There’s an implication in this quote that neuroleptic drugs have these adverse effects only on frail older people.  In fact, they have these effects on almost everybody who takes them.

Back to the AARP article:

“And pharmaceutical companies have been aggressively marketing their products as an easy and effective way to control these issues.”

Gwen Olsen’s book Confessions of a Rx Drug Pusher (2009) provides some very compelling insights into this kind of pharma marketing, e.g.:

“It was the end of the third quarter, and I was behind in my sales quota for Haldol…So, I determined the best way to build my Haldol business would be to campaign for the institutionalized patient. These patients were not only encouraged to take the medication; they were actually given the drug. This completely eliminated the compliance issue.”

“I set about scheduling training in-services in the local nursing homes and mental health and mental retardation (MHMR) facilities. I increased my call frequency on physicians whom I knew to have nursing home relationships and directorship responsibilities.” (p 48) [Emphasis added]

. . . . . . . . . . . . . . . .

It is particularly heartening to see an article like Jan Goodwin’s in an established magazine such as AARP Bulletin (readership 37 million +).  It represents a huge advance over the take-your-psychiatric-medication-as-the-doctor-ordered drivel that passes for journalism in most mainstream media outlets.  I commend Jan Goodwin, and hope that we see more material of this sort in the future.

At the same time, however, I was disappointed in that the role of psychiatry in the promotion of these neurotoxic chemicals was not even mentioned.  Responsibility for the problem was laid at the feet of pharma, whose aggressive, irresponsible marketing was unequivocally condemned.

But pharma doesn’t write prescriptions.  And pharma didn’t invent the “illnesses” that legitimize these prescriptions.

For the past sixty years, psychiatry’s primary objective has been to promote the spurious and destructive notion that virtually every human problem is an illness.  Their efforts have been extremely successful, and this false notion today permeates our culture, our language, our political and social institutions, and even our nursing homes.

Using dangerous, toxic chemicals to drug a frail, elderly person into submission is possible because psychiatry has invented and sold the fiction that his agitation, anxiety, and aggression are illnesses, and that the toxic chemicals are medications.  Pharma certainly funded the fraud, but it was psychiatry that conducted the “validating research.”  It was psychiatry that codified and formalized the spurious diagnoses into a manual.  And it is psychiatry that lobbies unremittingly for the acceptance of these “diagnoses” by government entities and by other professions.

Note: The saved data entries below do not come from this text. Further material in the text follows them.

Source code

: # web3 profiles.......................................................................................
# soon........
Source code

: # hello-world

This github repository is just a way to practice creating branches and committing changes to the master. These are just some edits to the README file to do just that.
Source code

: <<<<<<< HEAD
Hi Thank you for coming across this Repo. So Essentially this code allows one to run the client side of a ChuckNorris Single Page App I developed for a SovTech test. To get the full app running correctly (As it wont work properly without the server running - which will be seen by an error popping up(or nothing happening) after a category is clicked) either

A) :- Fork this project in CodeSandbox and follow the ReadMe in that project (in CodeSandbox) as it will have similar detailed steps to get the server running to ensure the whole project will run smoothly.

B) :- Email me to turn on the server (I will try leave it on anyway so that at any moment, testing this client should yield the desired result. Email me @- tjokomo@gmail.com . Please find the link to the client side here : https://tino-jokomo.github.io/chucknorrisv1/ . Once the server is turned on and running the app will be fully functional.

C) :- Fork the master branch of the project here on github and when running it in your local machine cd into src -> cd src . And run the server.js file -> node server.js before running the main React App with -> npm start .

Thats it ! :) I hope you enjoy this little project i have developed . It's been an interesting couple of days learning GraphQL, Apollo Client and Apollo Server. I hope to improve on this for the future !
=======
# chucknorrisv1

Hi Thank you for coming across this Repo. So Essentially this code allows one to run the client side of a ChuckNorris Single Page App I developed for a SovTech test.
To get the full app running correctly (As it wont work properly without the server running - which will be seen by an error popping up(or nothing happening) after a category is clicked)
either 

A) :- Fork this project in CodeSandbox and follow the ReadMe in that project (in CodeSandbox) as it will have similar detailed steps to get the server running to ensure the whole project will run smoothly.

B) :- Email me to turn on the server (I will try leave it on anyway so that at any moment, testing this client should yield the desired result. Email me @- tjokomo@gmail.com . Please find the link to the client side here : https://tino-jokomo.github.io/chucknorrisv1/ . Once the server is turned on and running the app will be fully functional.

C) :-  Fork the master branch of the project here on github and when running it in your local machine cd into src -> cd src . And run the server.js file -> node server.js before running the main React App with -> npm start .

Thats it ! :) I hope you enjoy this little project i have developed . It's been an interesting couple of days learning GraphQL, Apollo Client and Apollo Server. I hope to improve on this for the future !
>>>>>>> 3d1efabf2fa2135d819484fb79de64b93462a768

And this was not an innocent error.  Psychiatrists invented and promoted their fictitious illnesses and their destructive “treatments” to promote their own aspirations to be seen as a legitimate medical specialty, and to expand their business, their influence, and their prestige.

In this process, they have created a monster that feeds on human life, but they continue to insist, against rapidly mounting evidence, that their “diagnoses” are valid and their “treatments” effective, and have engaged the services of an international PR firm to marginalize their opponents and to sell this travesty to the public, the media, and the political establishment.  Psychiatry is not something that is basically OK, that just needs some minor corrections.  Rather, psychiatry is something fundamentally flawed and rotten: a wrong turning in human history; a blot on humanity’s collective conscience.

Let us hope that we see more articles like this in the mainstream media, and that more investigative journalists like Jan Goodwin will find the motivation and the courage to speak out against this disempowering and destructive edifice whose shadow has for too long been allowed to darken the hopes and aspirations of people of all ages.